February 01 2013, 10:28PM

BRUSSELS, Feb 1 AFP - The eurozone crowned a week of steadily improving economic data on Friday with inflation almost down to the European Central Bank's (ECB) medium-term target, falling to 2.0 per cent in January after overshooting for more than two years, EU data showed.

Marking good news for leaders of the 17-state currency area preparing for next week's European Union summit, the drop from 2.2 per cent in December took the measure of annual price rises to the lowest level since 1.9 per cent in November 2010.

Separately, chronic and rising unemployment across the eurozone appeared to stabilise in December at a rate of 11.7 per cent.

And the European Central Bank said Friday that 27 eurozone banks will repay early 3.48 billion euros ($A4.56 billion) of ultra-cheap three-year loans next week.

Under emergency liquidity measures, known as long-term refinancing operations or LTROs, made available to banks in December 2011, the ECB gave banks the option of repaying any part of the money after just one year.

Already this week 278 banks repaid 137.16 billion euros of the LTROs.

However, the latest EU data still showed almost 19 million people without work in what analysts warned remains a major challenge to political leaders struggling to generate meaningful growth.

The ECB has established a medium-term inflation target of below, but close to, 2.0 per cent.

The Eurostat data agency's flash estimate approached that threshold owing to easing pressure on energy prices, which rose by 3.9 per cent in January, down from 5.2 per cent in December.

Food, alcohol and tobacco inflation was also stable, at 3.2 per cent, with slight drops in price rises for services (1.7 per cent compared with 1.8 per cent in December) and non-energy industrial goods (0.8 per cent compared with 1.0 per cent in December).

Eurozone inflation has been falling since August and benchmark Germany posted a rate of 2.0 per cent in December,although major markets in Italy and Spain each still posted rates well above the eurozone average.

Analyst Martin van Vliet of ING Bank said the data suggests that inflation "is not a threat in the foreseeable future" with the eurozone rate "set to continue its gradual descent, with slower energy price inflation expected to push the headline rate well below two per cent around the middle of this year".

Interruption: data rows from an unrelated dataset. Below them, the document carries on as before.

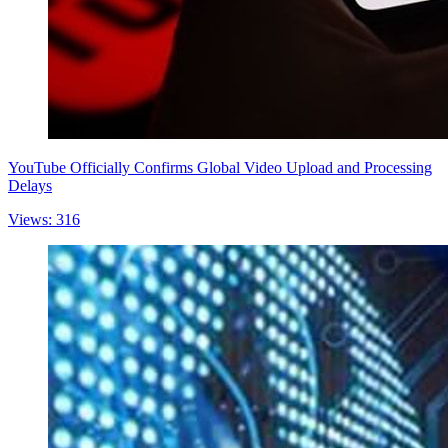
YouTube Officially Confirms Global Video Upload and Processing
Delays
Views: 316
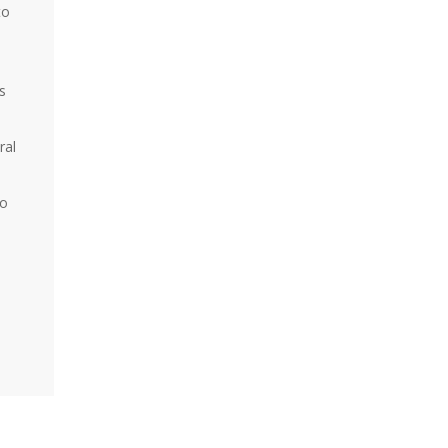
to
s
ral
ho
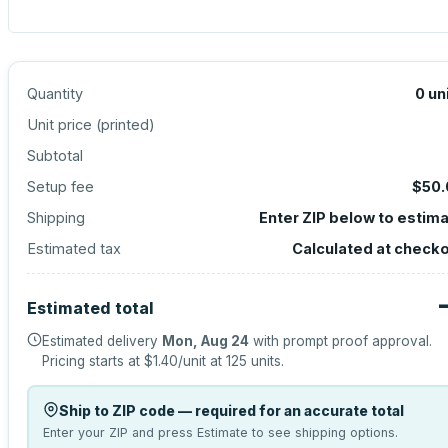
Quantity
0
un
Unit price (
printed
)
Subtotal
Setup fee
$50.
Shipping
Enter ZIP below to estim
Estimated tax
Calculated at check
Estimated total
Estimated delivery
Mon, Aug 24
with prompt proof approval.
Pricing starts at
$1.40
/unit at
125
units.
Ship to ZIP code — required for an accurate total
Enter your ZIP and press Estimate to see shipping options.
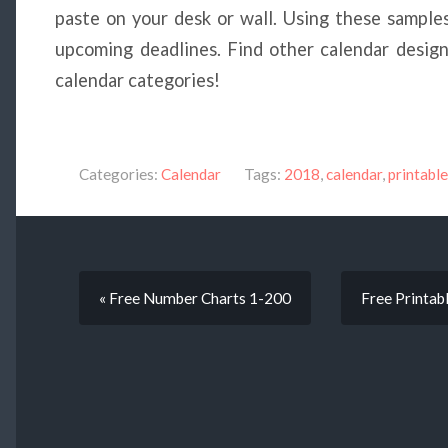
paste on your desk or wall. Using these samples
upcoming deadlines. Find other calendar design
calendar categories!
Categories:
Calendar
Tags:
2018
,
calendar
,
printable
« Free Number Charts 1-200
Free Printab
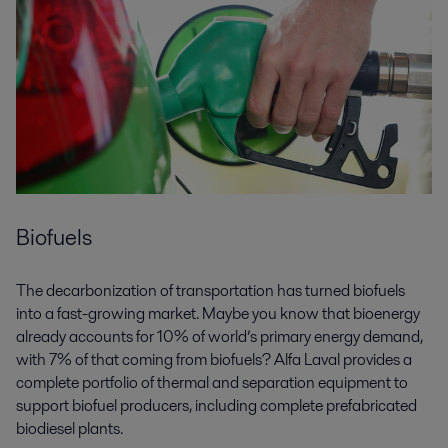
Biofuels
The decarbonization of transportation has turned biofuels
into a fast-growing market. Maybe you know that bioenergy
already accounts for 10% of world’s primary energy demand,
with 7% of that coming from biofuels? Alfa Laval provides a
complete portfolio of thermal and separation equipment to
support biofuel producers, including complete prefabricated
biodiesel plants.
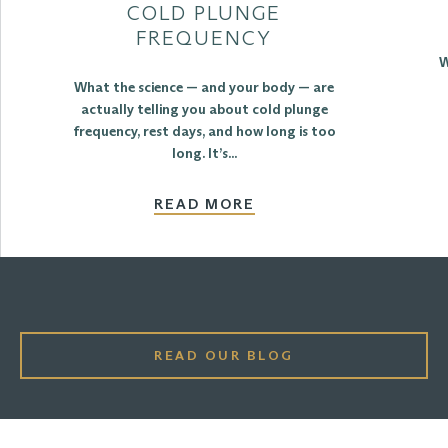
COLD PLUNGE
FREQUENCY
W
What the science — and your body — are
actually telling you about cold plunge
frequency, rest days, and how long is too
long. It’s...
READ MORE
READ OUR BLOG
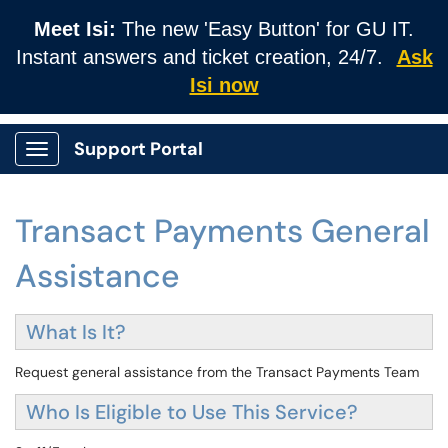
Meet Isi:
The new 'Easy Button' for GU IT.
Instant answers and ticket creation, 24/7.
Ask
Isi now
Support Portal
Show Applications Menu
Transact Payments General
Assistance
What Is It?
Request general assistance from the Transact Payments Team
Who Is Eligible to Use This Service?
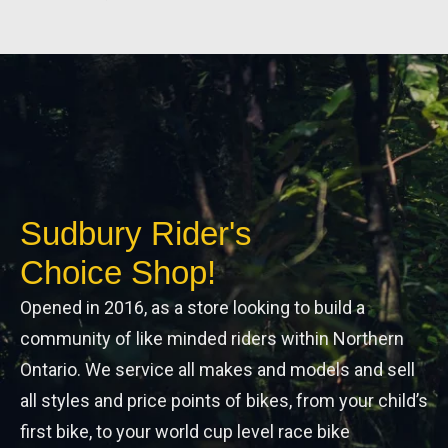
Sudbury Rider's
Choice Shop!
Opened in 2016, as a store looking to build a
community of like minded riders within Northern
Ontario. We service all makes and models and sell
all styles and price points of bikes, from your child’s
first bike, to your world cup level race bike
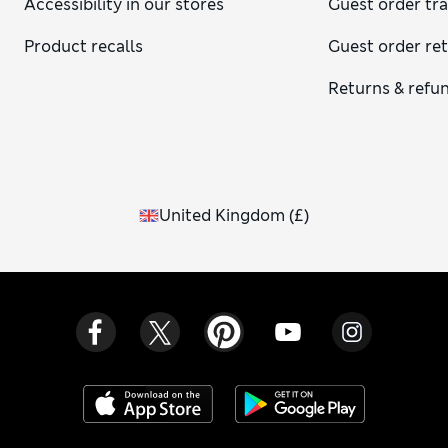
Accessibility in our stores
Guest order tr
Product recalls
Guest order re
Returns & refu
United Kingdom
(
£
)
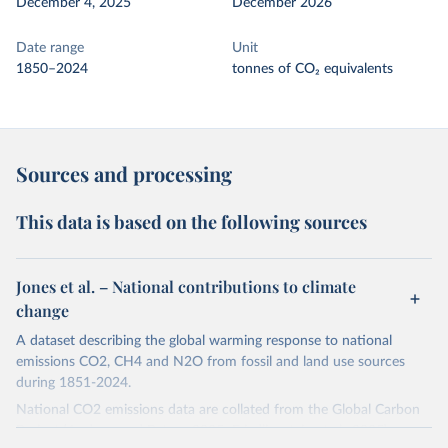
December 4, 2025
December 2026
Date range
Unit
1850–2024
tonnes of CO₂ equivalents
Sources and processing
This data is based on the following sources
Jones et al. – National contributions to climate
change
A dataset describing the global warming response to national
emissions CO2, CH4 and N2O from fossil and land use sources
during 1851-2024.
National CO2 emissions data are collated from the Global Carbon
Project (Andrew and Peters, 2025; Friedlingstein et al., 2025).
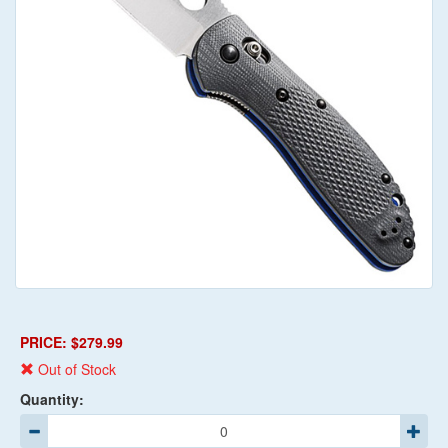
PRICE: $279.99
Out of Stock
Quantity:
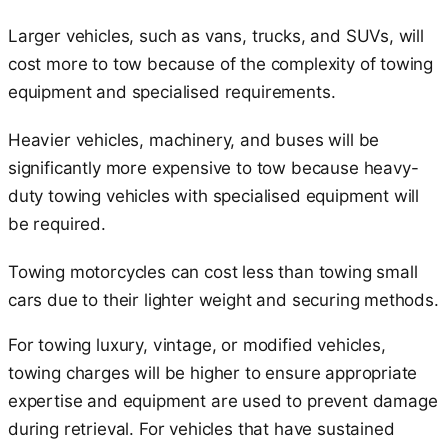
Larger vehicles, such as vans, trucks, and SUVs, will
cost more to tow because of the complexity of towing
equipment and specialised requirements.
Heavier vehicles, machinery, and buses will be
significantly more expensive to tow because heavy-
duty towing vehicles with specialised equipment will
be required.
Towing motorcycles can cost less than towing small
cars due to their lighter weight and securing methods.
For towing luxury, vintage, or modified vehicles,
towing charges will be higher to ensure appropriate
expertise and equipment are used to prevent damage
during retrieval. For vehicles that have sustained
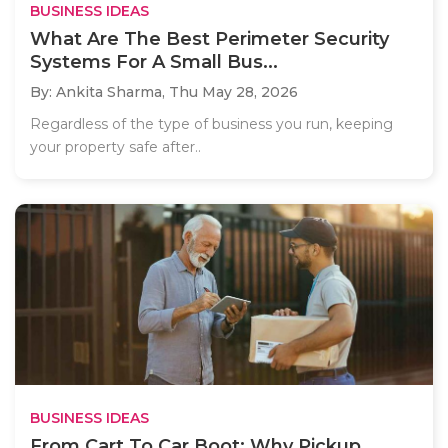
BUSINESS IDEAS
What Are The Best Perimeter Security
Systems For A Small Bus...
By: Ankita Sharma,
Thu May 28, 2026
Regardless of the type of business you run, keeping
your property safe after..
BUSINESS IDEAS
From Cart To Car Boot: Why Pickup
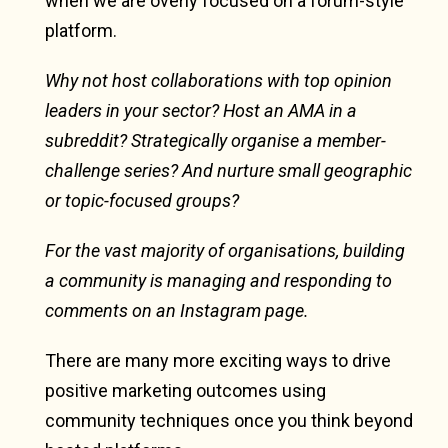
when we are overly focused on a forum-style
platform.
Why not host collaborations with top opinion
leaders in your sector? Host an AMA in a
subreddit? Strategically organise a member-
challenge series? And nurture small geographic
or topic-focused groups?
For the vast majority of organisations, building
a community is managing and responding to
comments on an Instagram page.
There are many more exciting ways to drive
positive marketing outcomes using
community techniques once you think beyond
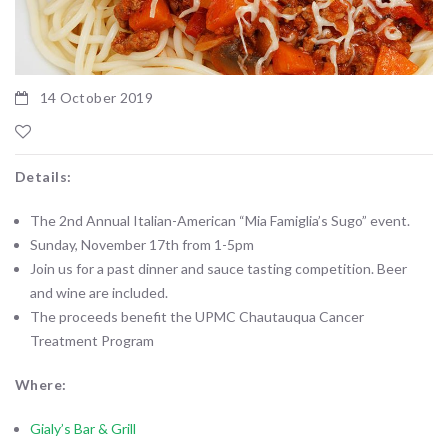
14 October 2019
Details:
The 2nd Annual Italian-American “Mia Famiglia’s Sugo” event.
Sunday, November 17th from 1-5pm
Join us for a past dinner and sauce tasting competition. Beer
and wine are included.
The proceeds benefit the UPMC Chautauqua Cancer
Treatment Program
Where:
Gialy’s Bar & Grill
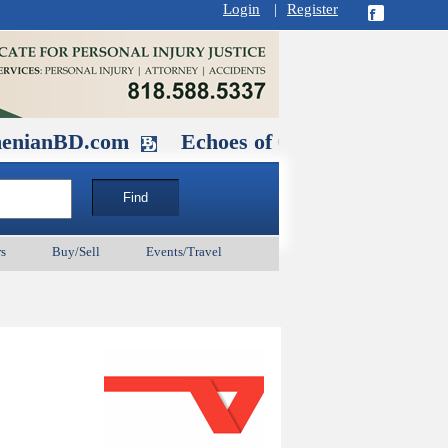
Login
|
Register
D.com
Echoes of Our Ancestors 2: Hero
s
Buy/Sell
Events/Travel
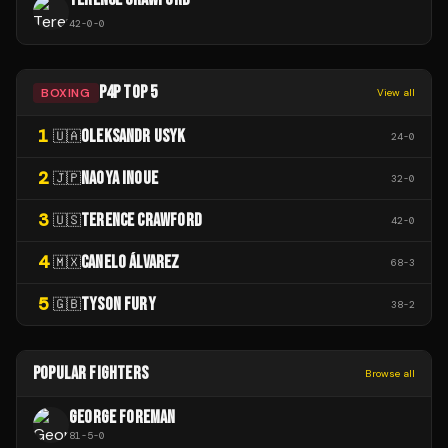
42
-
0
-
0
P4P TOP 5
BOXING
View all
1
OLEKSANDR USYK
🇺🇦
24
-
0
2
NAOYA INOUE
🇯🇵
32
-
0
3
TERENCE CRAWFORD
🇺🇸
42
-
0
4
CANELO ÁLVAREZ
🇲🇽
68
-
3
5
TYSON FURY
🇬🇧
38
-
2
POPULAR FIGHTERS
Browse all
GEORGE FOREMAN
81
-
5
-
0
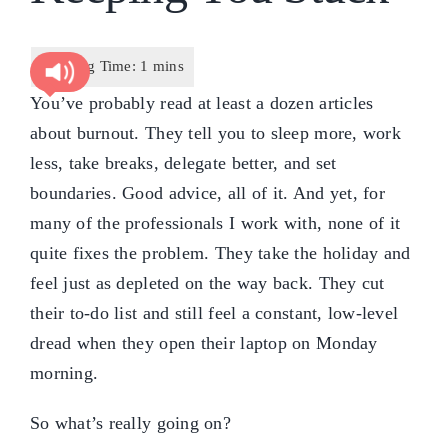
You’ve probably read at least a dozen articles
about burnout. They tell you to sleep more, work
less, take breaks, delegate better, and set
boundaries. Good advice, all of it. And yet, for
many of the professionals I work with, none of it
quite fixes the problem. They take the holiday and
feel just as depleted on the way back. They cut
their to-do list and still feel a constant, low-level
dread when they open their laptop on Monday
morning.
So what’s really going on?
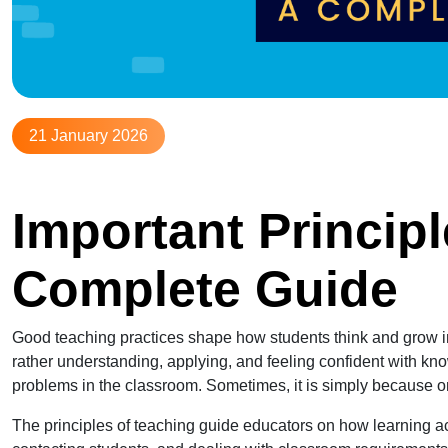
21 January 2026
Important Principl
Complete Guide
Good teaching practices shape how students think and grow in th
rather understanding, applying, and feeling confident with k
problems in the classroom. Sometimes, it is simply because o
The principles of teaching guide educators on how learning act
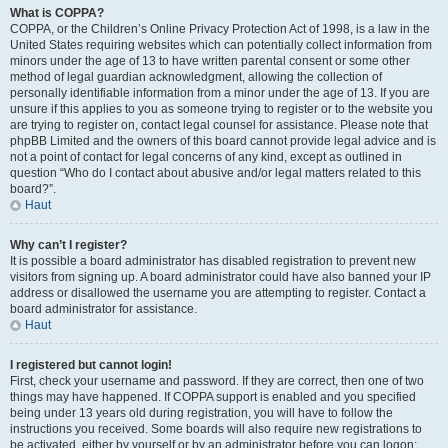
What is COPPA?
COPPA, or the Children’s Online Privacy Protection Act of 1998, is a law in the
United States requiring websites which can potentially collect information from
minors under the age of 13 to have written parental consent or some other
method of legal guardian acknowledgment, allowing the collection of
personally identifiable information from a minor under the age of 13. If you are
unsure if this applies to you as someone trying to register or to the website you
are trying to register on, contact legal counsel for assistance. Please note that
phpBB Limited and the owners of this board cannot provide legal advice and is
not a point of contact for legal concerns of any kind, except as outlined in
question “Who do I contact about abusive and/or legal matters related to this
board?”.
Haut
Why can’t I register?
It is possible a board administrator has disabled registration to prevent new
visitors from signing up. A board administrator could have also banned your IP
address or disallowed the username you are attempting to register. Contact a
board administrator for assistance.
Haut
I registered but cannot login!
First, check your username and password. If they are correct, then one of two
things may have happened. If COPPA support is enabled and you specified
being under 13 years old during registration, you will have to follow the
instructions you received. Some boards will also require new registrations to
be activated, either by yourself or by an administrator before you can logon;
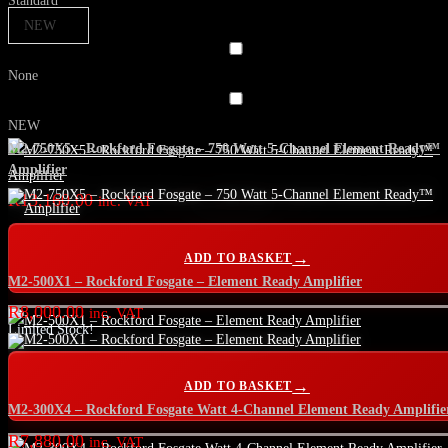
Standard
NEW
None
NEW
M2-750X5 – Rockford Fosgate – 750 Watt 5-Channel Element Ready™
Amplifier
R
13,160.00
inc. VAT
ADD TO BASKET
M2-500X1 – Rockford Fosgate – Element Ready Amplifier
R
8,000.00
inc. VAT
Limited Stock!
ADD TO BASKET
M2-300X4 – Rockford Fosgate Watt 4-Channel Element Ready Amplifie
R
7,880.00
inc. VAT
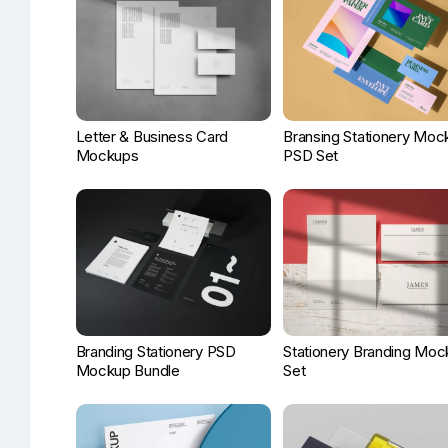
Letter & Business Card
Bransing Stationery Moc
Mockups
PSD Set
Branding Stationery PSD
Stationery Branding Moc
Mockup Bundle
Set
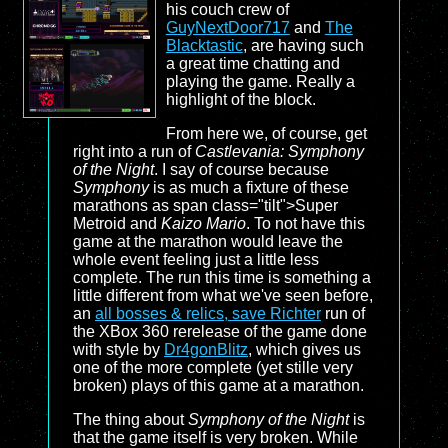
his couch crew of
GuyNextDoor717
and
The
Blacktastic
, are having such
a great time chatting and
playing the game. Really a
highlight of the block.
From here we, of course, get
right into a run of
Castlevania: Symphony
of the Night
. I say of course because
Symphony
is as much a fixture of these
marathons as span class="tilt">Super
Metroid and
Kaizo Mario
. To not have this
game at the marathon would leave the
whole event feeling just a little less
complete. The run this time is something a
little different from what we've seen before,
an
all bosses & relics, save Richter
run of
the XBox 360 rerelease of the game done
with style by
Dr4gonBlitz
, which gives us
one of the more complete (yet stille very
broken) plays of this game at a marathon.
The thing about
Symphony of the Night
is
that the game itself is very broken. While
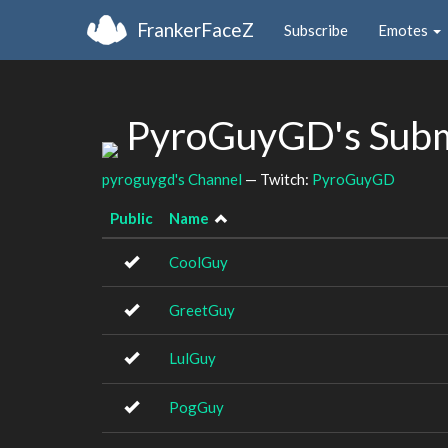
FrankerFaceZ
Subscribe
Emotes
PyroGuyGD's Subm
pyroguygd's Channel
— Twitch:
PyroGuyGD
Public
Name
CoolGuy
GreetGuy
LulGuy
PogGuy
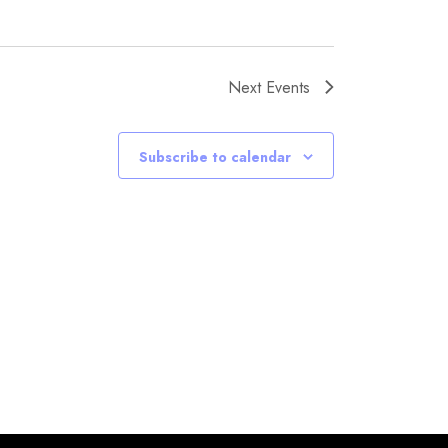
Next
Events
Subscribe to calendar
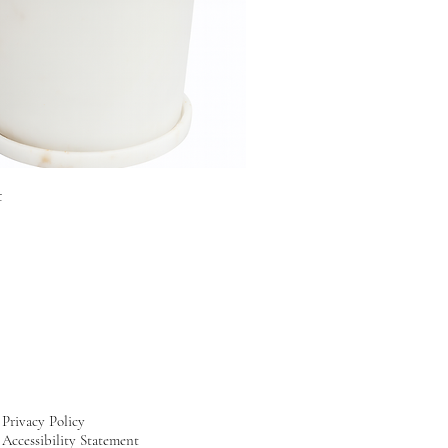
t
Privacy Policy
Accessibility Statement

The unemployment drag on the economy is a contributor, Eurostat putting the unemployment rate at 11.7 per cent, the same level as in November, after revising that month's figure down from 11.8 per cent.

It still amounted to a 20th rise in a row, with the out-of-work numbers for the full 27-member EU, which includes countries such as Britain and Poland, just a little less than 26 million.

Compared with figures a year earlier, the eurozone has shed 1.796 million jobs.

Divergences in terms of economic performance within the bloc also remain pronounced, the lowest unemployment rates again recorded in the the wealthier north, with Austria on 4.3 per cent, Germany and Luxembourg each on 5.3 per cent and the Netherlands on 5.8 per cent.

Greece and Spain continue to log by far the highest rates, at 26.8 per cent in October and 26.1 per cent in December, respectively.

Using seasonally-adjusted Eurostat calculations for comparative purposes with major international rivals, in December 2012, the unemployment rate in the United States was 7.8 per cent. In Japan it was 4.1 per cent in November 2012.